Arrange the lines below as a Markdown table with the columns "No." and "Text", numbering each row and skipping blank lines. Leave the pictures out of the table.

DATA PROVIDED below:

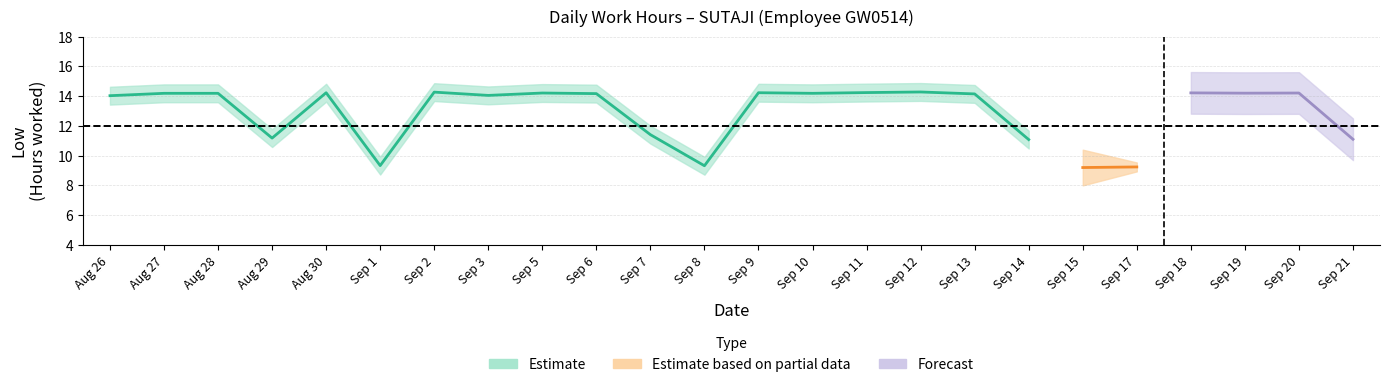

Is this an area chart (filled region under the line)?

No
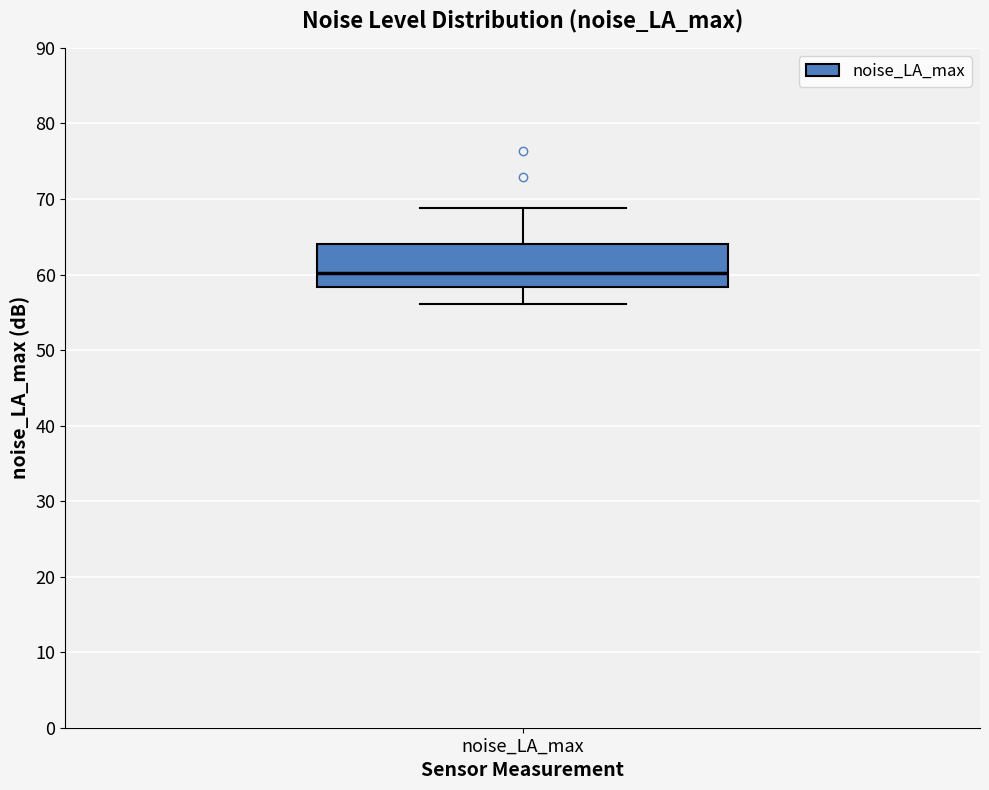

Read this box plot against the y-axis: the position of the median line, the range covered by the box, and the ends of both whiskers. The values are not printed on the chart, so give them approximately, as read against the axis.

median 60, box 58 to 64, whiskers 56 to 69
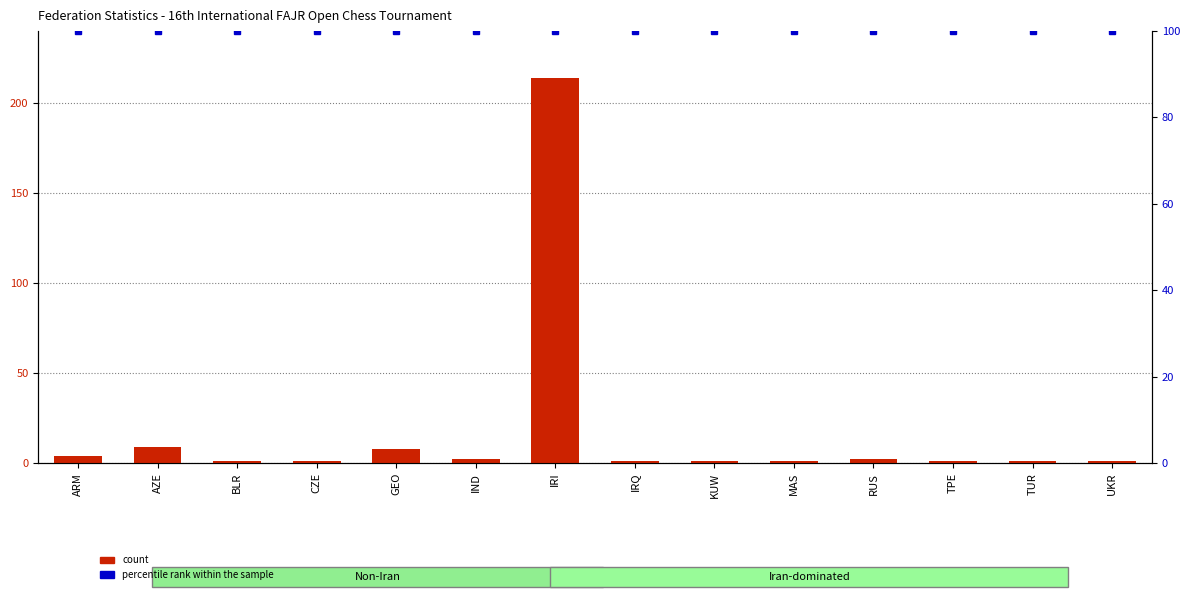

How many categories are shown in the chart?

14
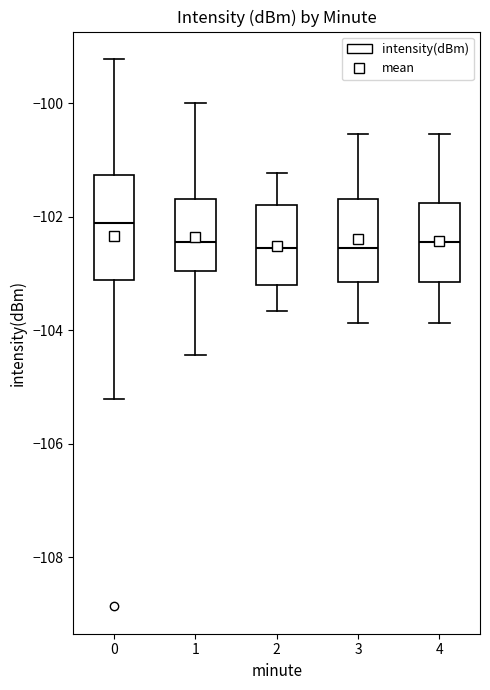

Reading left to right, transcribe this box plot: for each box, give where its median line is, the range the box spans, and where its two whiskers end, as read against the y-axis. The values are not printed on the chart, so give them approximately, as read against the axis.

0: median -102.2, box -103.2 to -101.2, whiskers -105.2 to -99.2
1: median -102.4, box -103.0 to -101.6, whiskers -104.4 to -100.0
2: median -102.6, box -103.2 to -101.8, whiskers -103.6 to -101.2
3: median -102.6, box -103.2 to -101.6, whiskers -103.8 to -100.6
4: median -102.4, box -103.2 to -101.8, whiskers -103.8 to -100.6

End of DATA PROVIDED.

SOLUTION FOR THIS PROBLEM =
| No. | Text |
|---|---|
| 1 | Is this an area chart (filled region under the line)? |
| 2 | No |
| 3 | Read this box plot against the y-axis: the position of the median line, the range covered by the box, and the ends of both whiskers. The values are not printed on the chart, so give them approximately, as read against the axis. |
| 4 | median 60, box 58 to 64, whiskers 56 to 69 |
| 5 | How many categories are shown in the chart? |
| 6 | 14 |
| 7 | Reading left to right, transcribe this box plot: for each box, give where its median line is, the range the box spans, and where its two whiskers end, as read against the y-axis. The values are not printed on the chart, so give them approximately, as read against the axis. |
| 8 | 0: median -102.2, box -103.2 to -101.2, whiskers -105.2 to -99.2 |
| 9 | 1: median -102.4, box -103.0 to -101.6, whiskers -104.4 to -100.0 |
| 10 | 2: median -102.6, box -103.2 to -101.8, whiskers -103.6 to -101.2 |
| 11 | 3: median -102.6, box -103.2 to -101.6, whiskers -103.8 to -100.6 |
| 12 | 4: median -102.4, box -103.2 to -101.8, whiskers -103.8 to -100.6 |